Auch für den Kriegsdienst missbrauchen Menschen seit Jahrhunderten Elefanten, zuletzt vor einigen Jahrzehnten in Burma und Vietnam. Als positives Gegengewicht widmet der Verfasser dem Leipziger Zoo ein ganzes Kapitel, der im Sheridan-Ranking, das jährlich nach wissenschaftlichen Kriterien die besten Tierparks prämiert, momentan den zweiten Platz in Europa belegt.
Das Herzstück des Buchs bildet aber sein autobiografischer Aspekt. Schaper berichtet von seiner lebenslangen Liebe zu den prachtvollen Tieren, von seinem ersten Plüschelefanten in der Kindheit bis zu einem Highlight seiner heutigen Sammlung: einer römischen Münze aus dem Jahr 250 v. Chr., welche die Prägung des Tiers trägt und die er als Talisman stets bei sich hat.
Zudem schildert Schaper eindrücklich seine Woche im thailändischen Elefantenurlaub und erklärt, wie schwierig es war, einen Anbieter zu finden, der gut mit den Tieren umgeht. Ihm wurde die friedfertige 35-jährige Elefantendame Mowa zugeteilt, die ihn auf ihrem Rücken mitnahm. Sein schlechtes Gewissen beruhigt er damit, dass er für sie umgerechnet nur so viel wiegt wie eine 1,5-Liter-Wasserflasche für ihn. Im selben Atemzug gibt er jedoch zu, er fühle sich ohne eine solche Flasche auf dem Rücken freier und leichter. Während Schaper in Thailand die intensive Zeit mit Mowa genießt, wird er schon bei dem Gedanken an seinen tierlosen Alltag in Berlin schwermütig.
Durch den nahen Kontakt zum Experten geworden, klärt der Autor über gängige Missverständnisse auf.
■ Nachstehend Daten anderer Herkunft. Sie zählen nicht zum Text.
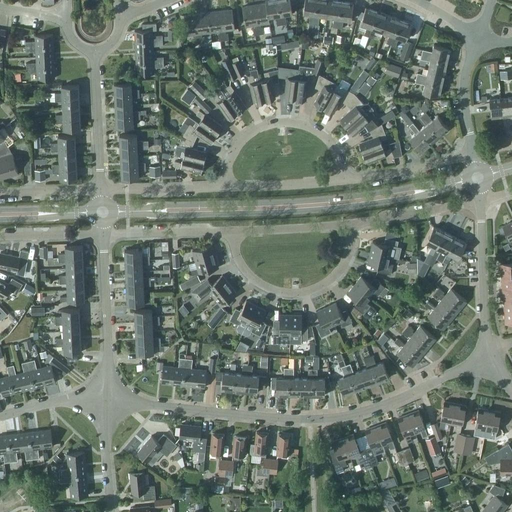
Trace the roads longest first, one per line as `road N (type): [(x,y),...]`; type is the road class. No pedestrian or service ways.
road 1 (residential): [(104,398),(311,421),(378,407),(486,359)]
road 2 (tertiary): [(477,178),(319,205),(102,212)]
road 3 (residential): [(231,233),(236,261),(258,285),(308,295),(333,281),(350,255),(350,228)]
road 4 (residential): [(225,188),(237,147),(255,132),(292,124),(321,135),(340,155),(344,184)]
road 5 (residential): [(104,398),(102,235)]
road 6 (unclassified): [(486,359),(480,203)]
road 7 (residential): [(344,184),(474,157)]
road 8 (residential): [(480,203),(350,228)]
road 9 (residential): [(101,189),(95,59)]
road 10 (residential): [(231,233),(102,235)]
road 11 (residential): [(101,189),(225,188)]
road 12 (unclassified): [(474,157),(460,99),(479,38)]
So haben Elefanten gar keine dicke Haut, sie können Insektenlandungen und Mückenstiche genauso spüren wie wir. Ihre Angst vor Mäusen ist dagegen echt und liegt darin begründet, dass diese die empfindlichen Zehen von Elefanten verletzen können. Auch reitet man nicht auf den riesigen Tieren, sondern lässt sich hochheben und mitnehmen – und muss dabei wie in einem Boot auf hoher See balancieren, um nicht herunterzufallen.
In seinem Werk unterzieht Schaper die Lieblingselefantenbücher seiner Kindheit einer Neubegutachtung und attestiert dem Dschungelbuch Militarismus, Barbar Kolonialismus und Dumbo Mobbing, kommt aber bei allen Beispielen zum selben Fazit: Tiere seien in Wahrheit besser als Menschen und verdienten die genannten menschlichen Attribute nicht.
Wie bei »Naturkunden« üblich, wird der Text von relativ neutralen naturwissenschaftlichen Kurzporträts der drei noch existierenden und zwei bereits ausgestorbenen Elefantenarten abgerundet. Der Band besticht außerdem mit wunderschönen Farbabbildungen auf fast jeder zweiten Seite. Seinen Haupttext schließt Schaper mit einer Liebeserklärung ab: »Sollte ich die Elefanten für meine Leidenschaft benutzt haben, würde ich sie, so es denn möglich wäre, um Verzeihung bitten. An meiner Liebe zu den Tieren ändert es nichts. Ihre Nähe beruhigt mich, sie macht mich glücklich.« Diese Liebe ist auf jeder Seite spürbar.